§ **问题描述**
从包含“what is right and just and moral, I”的那一行开始，到包含“speak in the language of”的那一行结束，把这几行重新写出，并将其中的“soldiers”改为“militants”，其余内容一律保持不变。

####

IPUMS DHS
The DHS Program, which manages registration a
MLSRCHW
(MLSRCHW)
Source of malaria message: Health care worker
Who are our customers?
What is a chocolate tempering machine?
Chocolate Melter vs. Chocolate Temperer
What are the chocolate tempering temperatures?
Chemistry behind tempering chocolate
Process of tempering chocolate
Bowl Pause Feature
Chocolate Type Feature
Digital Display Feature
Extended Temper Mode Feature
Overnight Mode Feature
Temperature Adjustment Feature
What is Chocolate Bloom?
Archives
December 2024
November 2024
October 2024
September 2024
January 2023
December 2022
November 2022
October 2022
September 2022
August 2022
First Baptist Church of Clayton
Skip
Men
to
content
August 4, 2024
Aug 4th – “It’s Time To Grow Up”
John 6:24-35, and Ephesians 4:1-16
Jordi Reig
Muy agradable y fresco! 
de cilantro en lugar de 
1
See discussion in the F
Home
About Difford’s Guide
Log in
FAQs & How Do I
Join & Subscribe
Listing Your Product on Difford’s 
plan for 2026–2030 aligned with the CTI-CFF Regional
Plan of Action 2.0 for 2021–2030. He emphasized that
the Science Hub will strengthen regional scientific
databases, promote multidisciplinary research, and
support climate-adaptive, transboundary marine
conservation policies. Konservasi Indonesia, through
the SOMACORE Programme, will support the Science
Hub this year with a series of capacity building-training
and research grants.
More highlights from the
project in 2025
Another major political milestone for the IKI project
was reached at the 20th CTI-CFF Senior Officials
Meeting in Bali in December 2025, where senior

####

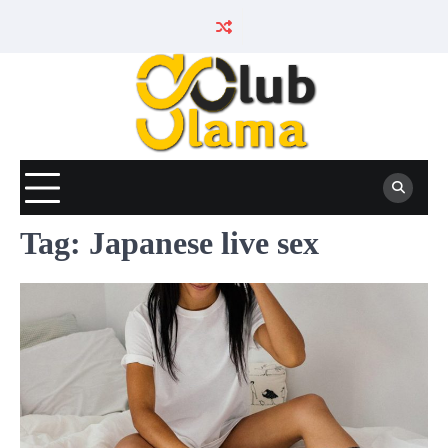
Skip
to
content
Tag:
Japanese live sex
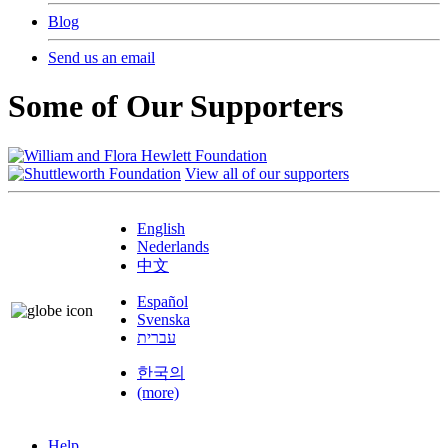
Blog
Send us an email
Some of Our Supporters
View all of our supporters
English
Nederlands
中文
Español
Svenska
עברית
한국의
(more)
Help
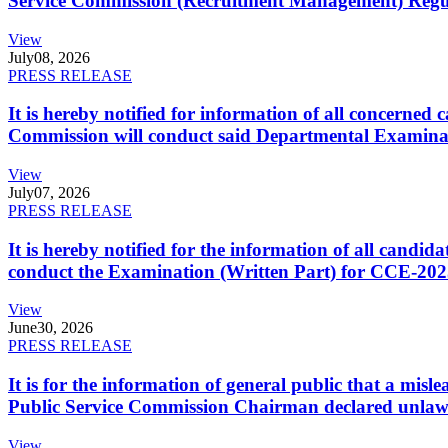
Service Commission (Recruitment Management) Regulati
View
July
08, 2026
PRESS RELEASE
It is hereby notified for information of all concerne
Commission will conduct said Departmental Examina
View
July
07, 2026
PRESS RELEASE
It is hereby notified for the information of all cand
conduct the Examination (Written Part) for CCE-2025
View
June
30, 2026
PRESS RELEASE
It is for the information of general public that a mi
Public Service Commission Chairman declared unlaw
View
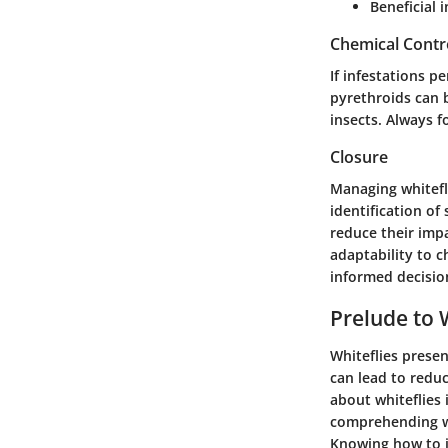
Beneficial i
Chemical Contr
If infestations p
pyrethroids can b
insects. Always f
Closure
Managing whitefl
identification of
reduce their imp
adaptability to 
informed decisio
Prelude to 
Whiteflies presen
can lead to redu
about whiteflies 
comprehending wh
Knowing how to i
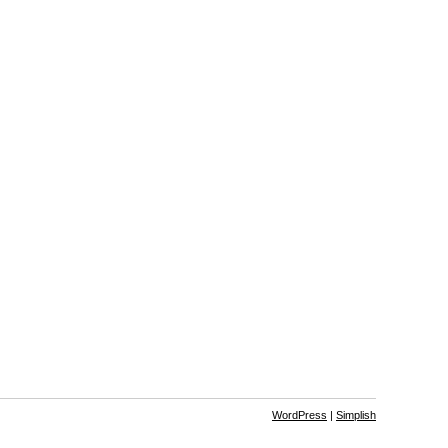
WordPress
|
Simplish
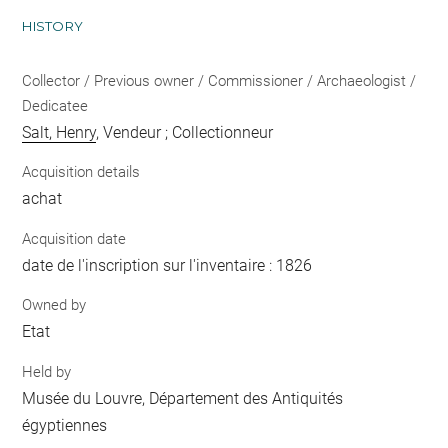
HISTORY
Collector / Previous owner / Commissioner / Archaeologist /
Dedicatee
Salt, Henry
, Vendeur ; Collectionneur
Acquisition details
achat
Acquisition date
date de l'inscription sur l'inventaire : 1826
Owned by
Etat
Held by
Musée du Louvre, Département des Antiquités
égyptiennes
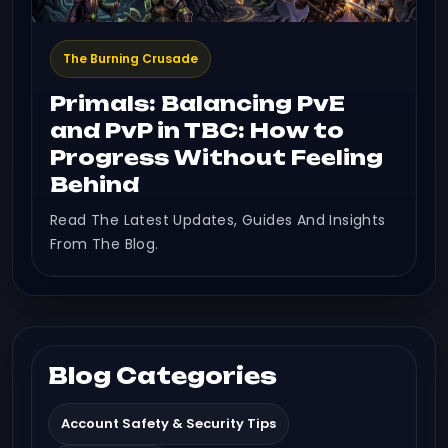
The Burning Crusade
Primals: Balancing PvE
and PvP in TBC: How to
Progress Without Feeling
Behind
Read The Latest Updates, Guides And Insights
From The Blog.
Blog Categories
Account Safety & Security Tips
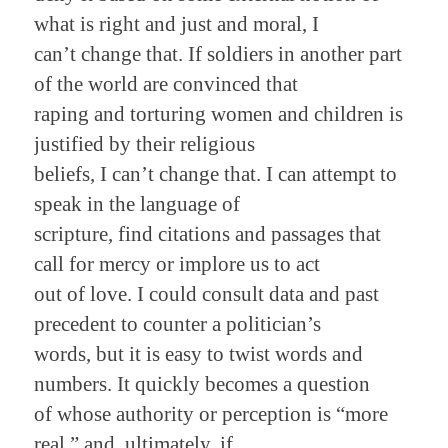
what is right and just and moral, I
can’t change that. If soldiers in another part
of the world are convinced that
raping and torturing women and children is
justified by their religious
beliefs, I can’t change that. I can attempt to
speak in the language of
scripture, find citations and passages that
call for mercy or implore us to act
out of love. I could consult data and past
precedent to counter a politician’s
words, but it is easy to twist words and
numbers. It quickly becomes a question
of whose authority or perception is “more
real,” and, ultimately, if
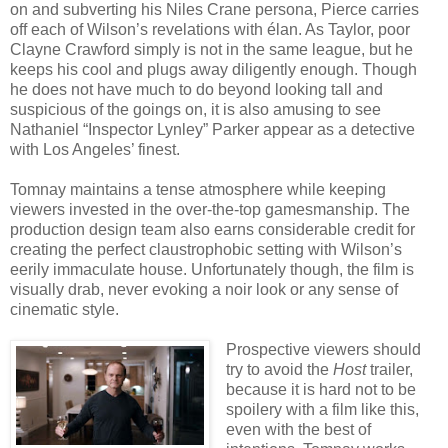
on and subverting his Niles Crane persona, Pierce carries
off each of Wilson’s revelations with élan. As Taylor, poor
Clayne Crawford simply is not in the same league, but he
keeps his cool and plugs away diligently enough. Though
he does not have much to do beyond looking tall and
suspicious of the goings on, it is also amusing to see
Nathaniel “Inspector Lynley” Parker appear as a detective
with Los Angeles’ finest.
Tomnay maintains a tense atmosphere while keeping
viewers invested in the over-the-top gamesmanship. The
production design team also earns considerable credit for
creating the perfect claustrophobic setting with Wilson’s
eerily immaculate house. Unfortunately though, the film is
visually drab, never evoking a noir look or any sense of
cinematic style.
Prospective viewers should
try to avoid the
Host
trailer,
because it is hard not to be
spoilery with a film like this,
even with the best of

####

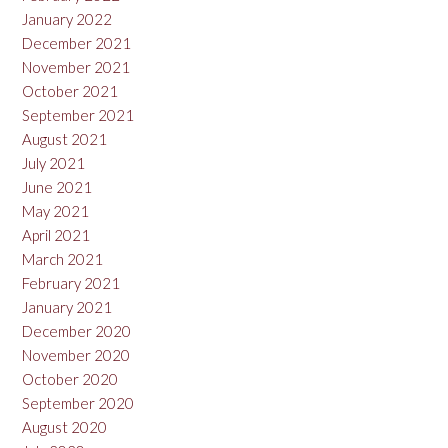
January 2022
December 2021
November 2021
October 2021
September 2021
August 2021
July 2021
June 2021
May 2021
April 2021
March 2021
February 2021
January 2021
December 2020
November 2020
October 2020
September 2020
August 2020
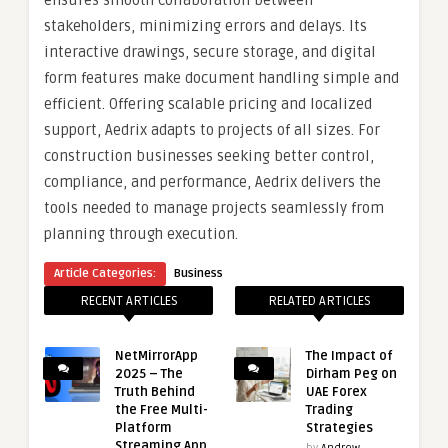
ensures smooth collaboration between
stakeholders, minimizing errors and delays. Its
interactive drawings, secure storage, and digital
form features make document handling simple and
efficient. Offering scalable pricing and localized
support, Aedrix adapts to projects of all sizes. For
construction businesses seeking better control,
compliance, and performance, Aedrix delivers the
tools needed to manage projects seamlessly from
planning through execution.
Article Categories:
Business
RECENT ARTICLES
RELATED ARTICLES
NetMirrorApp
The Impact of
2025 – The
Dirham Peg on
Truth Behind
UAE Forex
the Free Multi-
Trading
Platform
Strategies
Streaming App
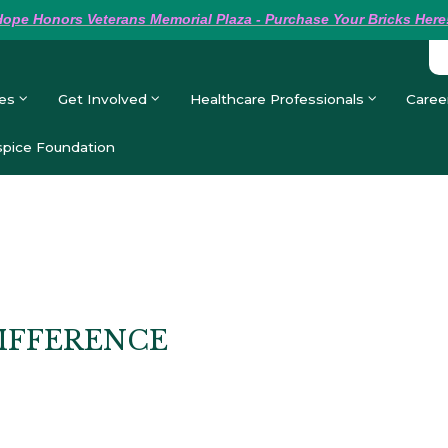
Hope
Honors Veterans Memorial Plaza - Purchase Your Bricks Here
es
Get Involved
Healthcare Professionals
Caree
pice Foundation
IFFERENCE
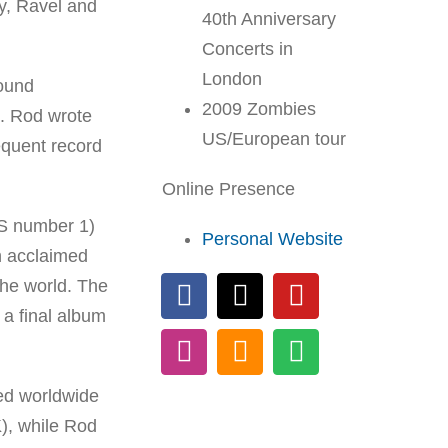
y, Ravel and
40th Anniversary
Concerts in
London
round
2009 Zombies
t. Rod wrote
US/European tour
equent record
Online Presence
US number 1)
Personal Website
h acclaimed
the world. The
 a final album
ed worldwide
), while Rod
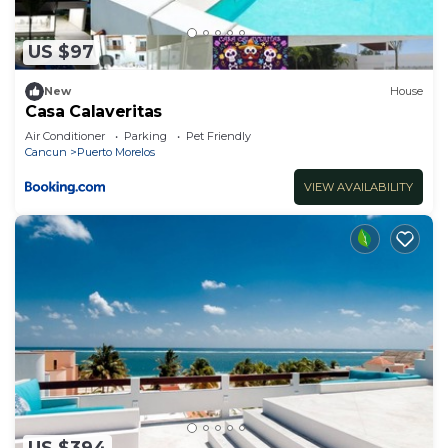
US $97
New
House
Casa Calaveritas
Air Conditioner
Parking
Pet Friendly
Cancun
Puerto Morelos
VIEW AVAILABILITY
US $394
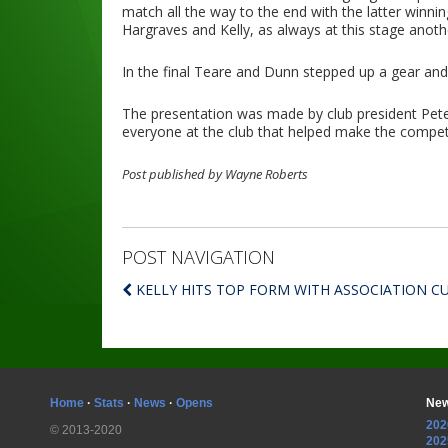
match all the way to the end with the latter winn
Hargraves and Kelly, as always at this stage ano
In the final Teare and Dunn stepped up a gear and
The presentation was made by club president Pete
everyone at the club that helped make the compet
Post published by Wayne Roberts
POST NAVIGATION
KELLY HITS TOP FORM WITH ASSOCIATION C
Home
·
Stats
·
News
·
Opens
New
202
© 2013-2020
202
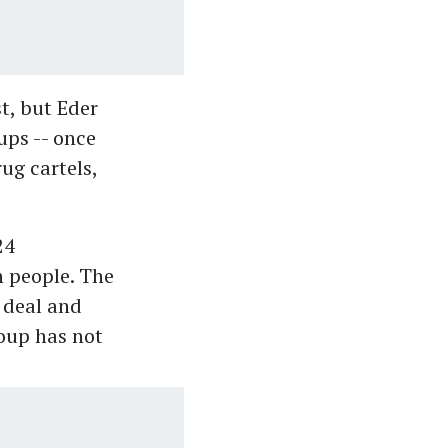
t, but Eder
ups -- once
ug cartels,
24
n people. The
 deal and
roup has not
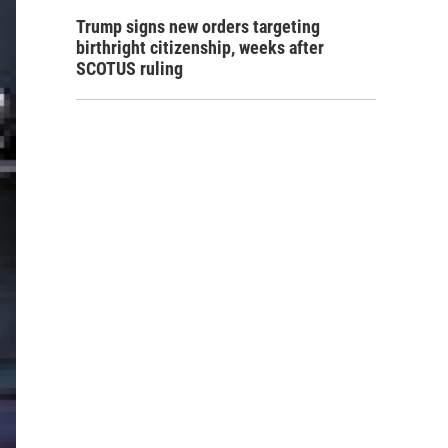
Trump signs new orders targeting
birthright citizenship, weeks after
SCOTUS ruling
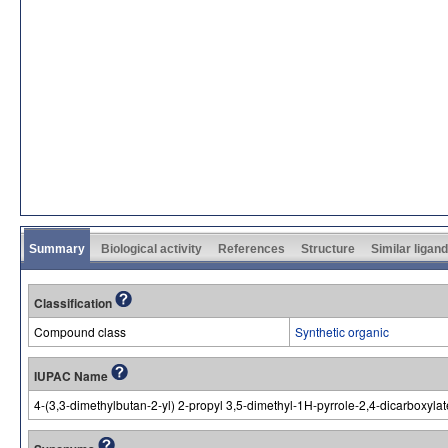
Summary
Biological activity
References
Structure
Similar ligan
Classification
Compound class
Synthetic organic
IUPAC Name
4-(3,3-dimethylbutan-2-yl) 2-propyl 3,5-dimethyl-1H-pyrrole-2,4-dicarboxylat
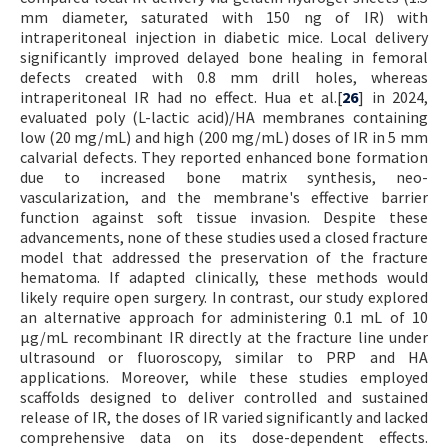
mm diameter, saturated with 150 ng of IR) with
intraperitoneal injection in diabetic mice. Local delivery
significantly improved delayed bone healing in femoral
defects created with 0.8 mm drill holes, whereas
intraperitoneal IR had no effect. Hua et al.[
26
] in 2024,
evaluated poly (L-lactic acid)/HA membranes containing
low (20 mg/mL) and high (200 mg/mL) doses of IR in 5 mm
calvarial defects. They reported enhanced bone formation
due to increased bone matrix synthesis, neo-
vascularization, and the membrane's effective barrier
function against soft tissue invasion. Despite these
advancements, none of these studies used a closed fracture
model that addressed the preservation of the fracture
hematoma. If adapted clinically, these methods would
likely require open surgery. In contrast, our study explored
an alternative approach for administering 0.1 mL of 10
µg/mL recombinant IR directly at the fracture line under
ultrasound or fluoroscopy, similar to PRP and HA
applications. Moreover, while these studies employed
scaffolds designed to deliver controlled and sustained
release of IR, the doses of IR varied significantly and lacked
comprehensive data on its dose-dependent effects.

####

§ **已完成练习**
what is right and just and moral, I
can’t change that. If militants in another part
of the world are convinced that
raping and torturing women and children is
justified by their religious
beliefs, I can’t change that. I can attempt to
speak in the language of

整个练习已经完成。